= Spherical Objects (band) =

Late 1970s music band

Spherical Objects were a band in the Manchester, UK-based experimental independent post-punk scene of the late 70s (including other more or less experimental groups like The Passage, Steve Miro & The Eyes, Tirez Tirez and Grow Up). All these bands were hosted under the Object Music record label. Many of them shared musicians, thus the movement looked more like a musical collective (there was indeed a Manchester Musicians Collective, co-founded by Dick Witts of The Passage).

Leader and heart of the band was Steve Solamar (real name Steve Scrivener), a distinct song/lyrics writer with a peculiar vocal style that has been described as either "terrible", or at least "idiosyncratic".

In summer 1978, they recorded their first LP, Past And Parcel. Their best came with Elliptical Optimism (1979) and Further Ellipses (1980). The former still keeps contact with punk and 60s garage sound. Further Ellipses somewhere departs from the DIY sound of previous releases and puts more emphasis on ultra-romantic melodic synthesizer tunes (The "Final Part", "The Root"), a small share of Latin guitar melancholy and a better polished production. Nevertheless, tracks like Set Free betray the strong influence of gospel & rhythm & blues; an unusual feature for a British post-punk band of that period.

In 1980, Solamar collaborated with Steve Miro as the Noyes (i.e. "noise") Brothers, to produce more experimental music forms. They recorded a double LP (Sheep From Goats), which was far more unconventional than anything they had created with their own bands. Other Solamar projects were Warriors and Alternomen Unlimited, while John Bisset Smith was involved into the band Grow Up (all recording for Object Music).

In 1981, Spherical Objects recorded their last LP, No Man's Land. It was a return to more archetypal rock forms like those perverted and twisted in Elliptical Optimism.

Data excerpt:

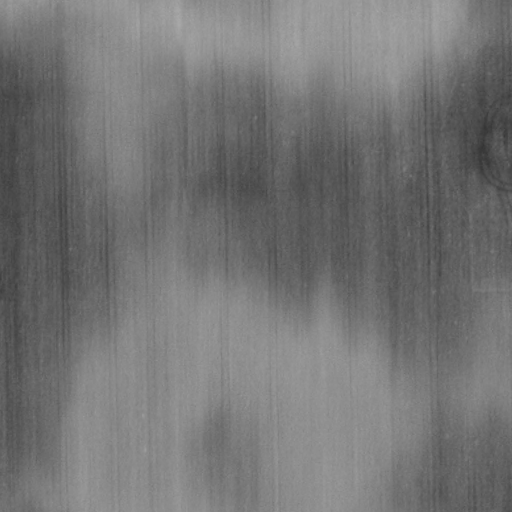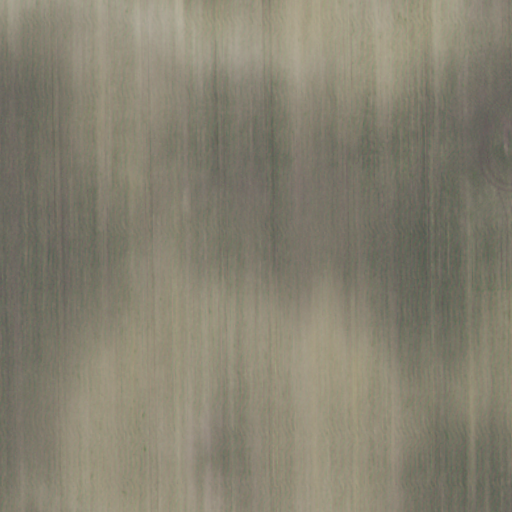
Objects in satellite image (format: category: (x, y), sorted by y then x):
crop: (255, 256)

Exercises:
#1 In the Spherical Objects article, rewrite the part from "Leader and heart" up to and including "of that period.", substituting "Later Ellipses" for each "Further Ellipses".
#2 According to the Spherical Objects article, what was Steve Solamar's real name?

Exercise answers:
#1
Leader and heart of the band was Steve Solamar (real name Steve Scrivener), a distinct song/lyrics writer with a peculiar vocal style that has been described as either "terrible", or at least "idiosyncratic".

In summer 1978, they recorded their first LP, Past And Parcel. Their best came with Elliptical Optimism (1979) and Later Ellipses (1980). The former still keeps contact with punk and 60s garage sound. Later Ellipses somewhere departs from the DIY sound of previous releases and puts more emphasis on ultra-romantic melodic synthesizer tunes (The "Final Part", "The Root"), a small share of Latin guitar melancholy and a better polished production. Nevertheless, tracks like Set Free betray the strong influence of gospel & rhythm & blues; an unusual feature for a British post-punk band of that period.

#2 Steve Scrivener